IN SVMs, why can't the Lagrange multipliers for support vectors be 0?

56 Views Asked by At

In hard margin SVMs, we have the primal optimization problem:

\begin{align*} \min_{\vec{w}, b} \max_{\vec{\alpha}} \quad & \frac{||\vec{w}||^2}{2} + \sum_{i=1}^m \alpha_i \left( 1 - y_i (\vec{w} \cdot \vec{x}_i + b) \right) \\ \text{s.t.} \quad & \alpha_i \ge 0, \quad i = 1, ..., m \end{align*}

As a result, we also have this condition:

$$\alpha_i \left(y_i (\vec{w} \cdot \vec{x}_i + b) - 1 \right) = 0$$

From this, I understand that if $\vec{x}_i$ is not a support vector, then we must have $\alpha_i = 0$. But must it be the case that $\alpha_i > 0$ for each support vector? By the conditions above, don't we really just have $\alpha_i \ge 0$ for each support vector?

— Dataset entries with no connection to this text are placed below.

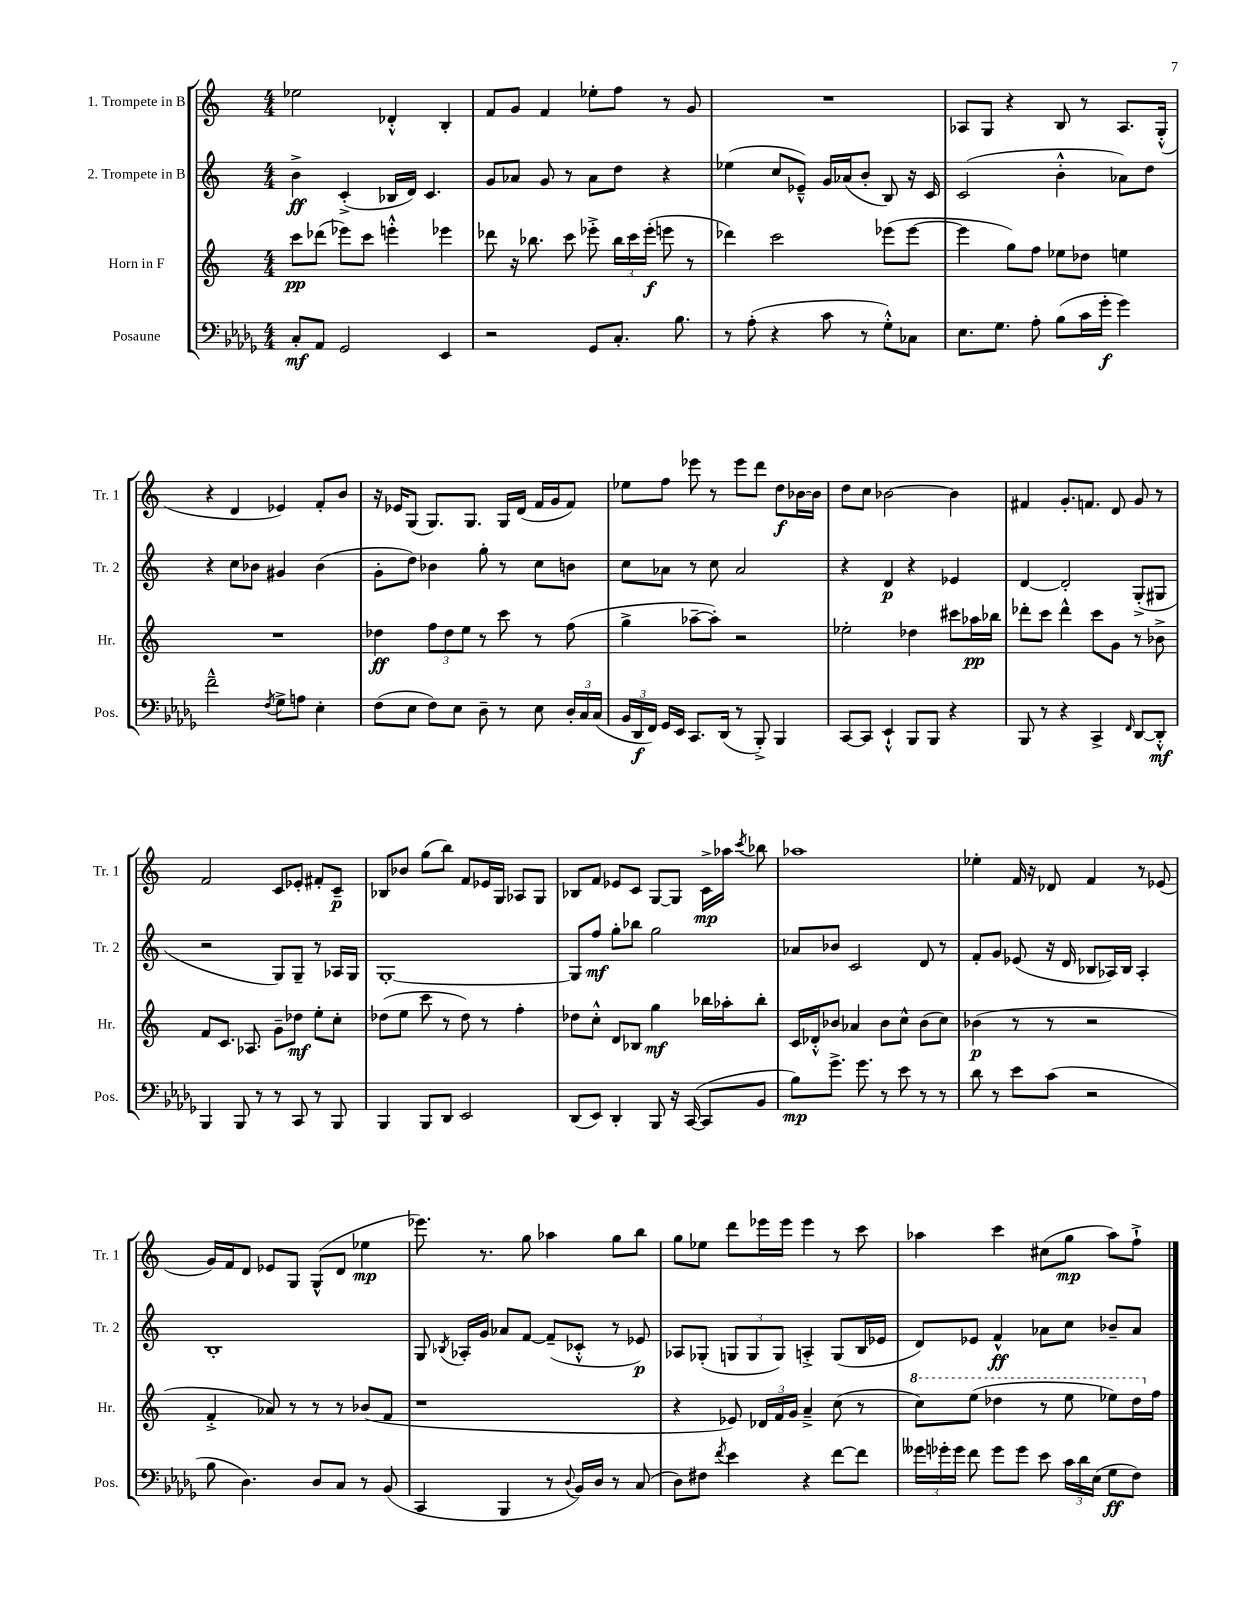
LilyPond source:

<<
\new StaffGroup <<
\new Staff = "s0" \with { instrumentName = "1. Trompete in B" shortInstrumentName = "Tr. 1" } {
    \clef treble \key c \major \numericTimeSignature \time 4/4
    \autoBeamOff ees''2 des'4-.-^ b4-. |
    f'8[ g'8] f'4 ees''8[-. f''8] r8 g'8 |
    R1 |
    aes8[ g8] r4 b8 r8 aes8.[ g16]-.-^( |
    r4 d'4 ees'4) f'8[-. b'8] |
    r16 ees'16[ g8]( g8.[) g8.] g16[ d'16]( f'16[ g'16 f'8]) |
    ees''8[ f''8] ees'''8 r8 ees'''8[ d'''8] d''8[\f bes'16~ bes'16] |
    d''8[ c''8] bes'2~ bes'4 |
    fis'4 g'8.[-. f'8.] d'8 g'8 r8 |
    f'2 c'8[ ees'8]-. fis'8[-. c'8]--\p |
    bes8[ bes'8] g''8[( b''8]) f'8[ ees'16 g16] aes8[ g8] |
    bes8[ f'8] ees'8[ c'8] g8[~ g8] c'16[->\mp aes''16] \acciaccatura { c'''8 } bes''8 |
    aes''1 |
    ees''4-. f'16 r16 des'8 f'4 r8 ees'8( |
    g'16[) f'16 d'8] ees'8[ g8] g8[-^( d'8] ees''4\mp |
    ees'''8.) r8. g''8 aes''4 g''8[ b''8] |
    g''8[ ees''8] d'''8[ ees'''16 ees'''16] ees'''4 r8 c'''8 |
    aes''4 c'''4 cis''8[( g''8]\mp aes''8[) f''8]-!-> \bar "|." |
}
\new Staff = "s1" \with { instrumentName = "2. Trompete in B" shortInstrumentName = "Tr. 2" } {
    \clef treble \key c \major \numericTimeSignature \time 4/4
    \autoBeamOff b'4->\ff c'4-.->( bes16[ d'16]) c'4. |
    g'8[ aes'8] g'8 r8 aes'8[ d''8] r4 |
    ees''4( c''8[ ees'8]---^) g'16[ aes'16( b'8]-. b8) r16 c'16 |
    c'2( b'4-.-^ aes'8[) d''8] |
    r4 c''8[ bes'8] gis'4 bes'4( |
    g'8[-. d''8]) bes'4 g''8-. r8 c''8[ b'8] |
    c''8[ aes'8] r8 c''8 aes'2 |
    r4 d'4\p r4 ees'4 |
    d'4~ d'2-. g8[-.->( gis8] |
    r2 g8[) g8]-- r8 aes16[ g16] |
    g1~-. |
    g8[ f''8]\mf g''8[-. bes''8] g''2 |
    aes'8[ bes'8] c'2 d'8 r8 |
    f'8[-. g'8] ees'8( r16 d'16 bes8[ aes16) bes16] aes4-. |
    b1-. |
    g8 \acciaccatura { bes8 } aes16[-. g'16] aes'8[ f'8]~ f'8[--( ces'8]-.-^ r8 ees'8\p) |
    aes8[ ges8]-.( \tuplet 3/2 { g8[ g8 g8]) } a4-.-> g8[( b16 ees'16] |
    d'8[) ees'8] f'4-^\ff aes'8[ c''8] bes'8[-- aes'8] \bar "|." |
}
\new Staff = "s2" \with { instrumentName = "Horn in F" shortInstrumentName = "Hr." } {
    \clef treble \key c \major \numericTimeSignature \time 4/4
    \autoBeamOff c'''8[\pp des'''8]( ees'''8[) c'''8] e'''4-.-^ ees'''4 |
    des'''8 r16 bes''8. c'''8 ees'''8-.-> \tuplet 3/2 { bes''16[ c'''16 ees'''16]-.\f( } e'''8 r8 |
    des'''4) c'''2 ees'''8[( ees'''8]~ |
    ees'''4 g''8[) f''8] ees''8[ des''8] e''4 |
    R1 |
    des''4\ff \tuplet 3/2 { f''8[ des''8 e''8] } r8 c'''8 r8 f''8( |
    g''4-> aes''8[~-- aes''8]-.) r2 |
    ees''2-. des''4 cis'''8[ aes''16\pp bes''16] |
    des'''8[-. c'''8] des'''4-^ c'''8[ g'8] r8 bes'8-> |
    f'8[ c'8.] aes8. g'8[-- des''8]\mf e''8[-. c''8]-. |
    des''8[( e''8] c'''8 r8 des''8) r8 f''4-. |
    des''8[ c''8]-.-^ d'8[ bes8] g''4\mf bes''16[ aes''16-. bes''8]-. |
    c'16[ des'16-.-^ bes'8] aes'4 bes'8[ c''8]-^ bes'8[( c''8]) |
    bes'4\p( r8 r8 r2 |
    f'4-.-> aes'8) r8 r8 r8 bes'8[( f'8] |
    r1 |
    r4 ees'8) \tuplet 3/2 { des'16[ f'16 g'16] } a'4---> c''8( r8 |
    \ottava #1 c'''8[) e'''8]( des'''4 r8 e'''8 ees'''8[) des'''16 \ottava #0 f''16] \bar "|." |
}
\new Staff = "s3" \with { instrumentName = "Posaune" shortInstrumentName = "Pos." } {
    \clef bass \key des \major \numericTimeSignature \time 4/4
    \autoBeamOff c8[-.\mf aes,8] ges,2 ees,4 |
    r2 ges,8[ c8.]-. bes8. |
    r8 aes8-.( r4 c'8 r8 ges8[-.-^) ces8] |
    ees8.[ ges8.] aes8-. bes8[( c'16 ges'16]-.\f ges'4) |
    f'2---^ \acciaccatura { f8 } ges8[-> a8] ees4-. |
    f8[( ees8] f8[) ees8] des8-- r8 ees8 \tuplet 3/2 { des16[-. c16 c16]( } |
    \tuplet 3/2 { bes,16[ des,16\f f,16]) } ges,16[ ees,16] c,8.[ des,16]( r8 bes,,8-.->) bes,,4 |
    c,8[~ c,8] ees,4-!-^ bes,,8[ bes,,8] r4 |
    bes,,8 r8 r4 c,4-> \grace { f,16 } des,8[~ des,8]-.-^\mf |
    bes,,4 bes,,8 r8 r8 c,8 r8 bes,,8 |
    bes,,4 bes,,8[ des,8] ees,2 |
    des,8[( ees,8]) des,4-. bes,,8 r16 c,16~( c,8[ bes,8] |
    bes8[\mp) ges'8.]-> ges'8. r8 ees'8 r8 r8 |
    des'8 r8 ees'8[ c'8]( r2 |
    bes8 des4.) des8[ c8] r8 bes,8( |
    c,4 bes,,4 r8 \appoggiatura { des8 } bes,16[) des16] r8 c8( |
    des8[) fis8] \acciaccatura { f'8 } ees'4 r4 f'8[~ f'8] |
    \tuplet 3/2 { geses'16[ ges'16-. ges'16] } f'8 ges'8[ ges'8] ees'8 \tuplet 3/2 { c'16[ des'16 ees16]( } ges8[\ff f8]) \bar "|." |
}
>>
>>
\layout { \context { \Score \remove "Bar_number_engraver" } }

I read an intuitive explanation (don't know if it's accurate) saying that we need $\alpha_i > 0$ for support vectors because this represents the importance of the support vectors in determining the margin. I agree it doesn't make intuitive sense if all $\alpha_i = 0$. But mathematically, how are we assured $\alpha_i > 0$ for all support vectors?

Despite lots of study, I'm confused. Thank you for your patience and any detailed explanations you can provide!